A faithful copy of the listing below is needed, with its pictures left out.
• • •
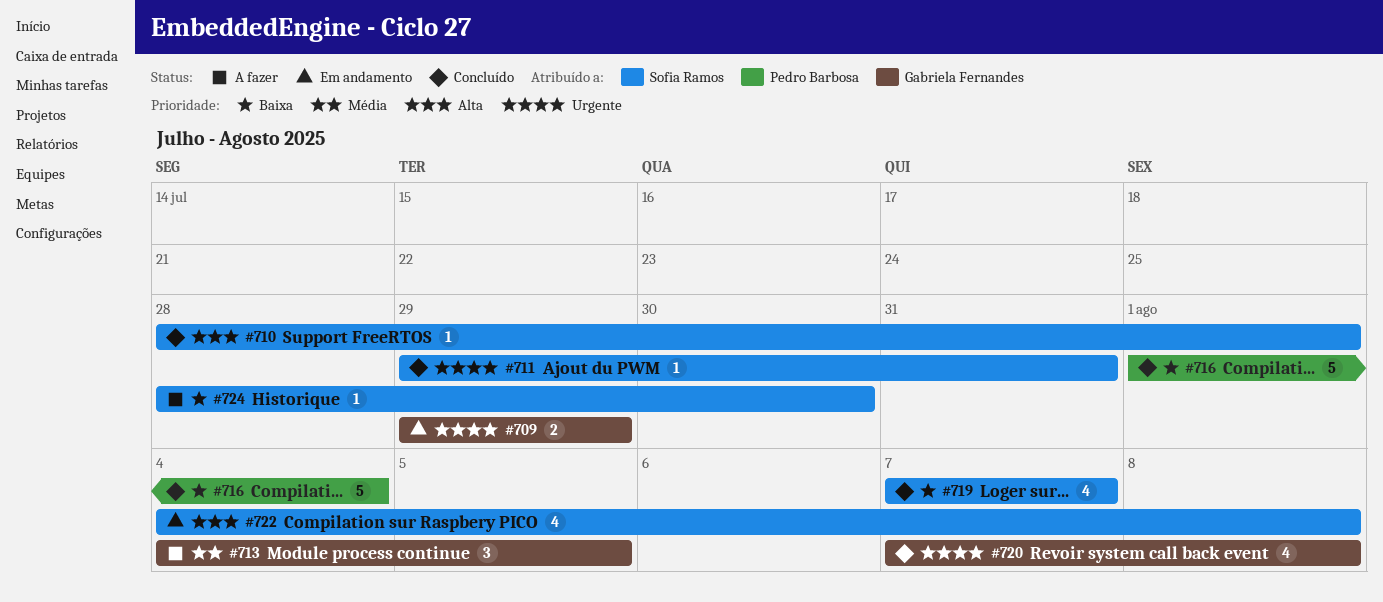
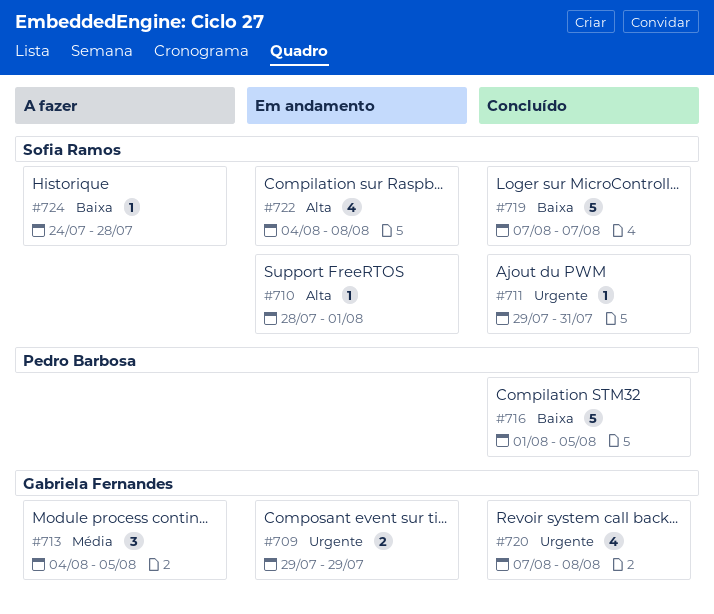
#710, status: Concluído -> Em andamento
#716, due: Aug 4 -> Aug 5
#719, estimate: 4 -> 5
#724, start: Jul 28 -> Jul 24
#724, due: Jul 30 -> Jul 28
• • •
• [Exercise answer]:
#710, status: Concluído -> Em andamento
#716, due: Aug 4 -> Aug 5
#719, estimate: 4 -> 5
#724, start: Jul 28 -> Jul 24
#724, due: Jul 30 -> Jul 28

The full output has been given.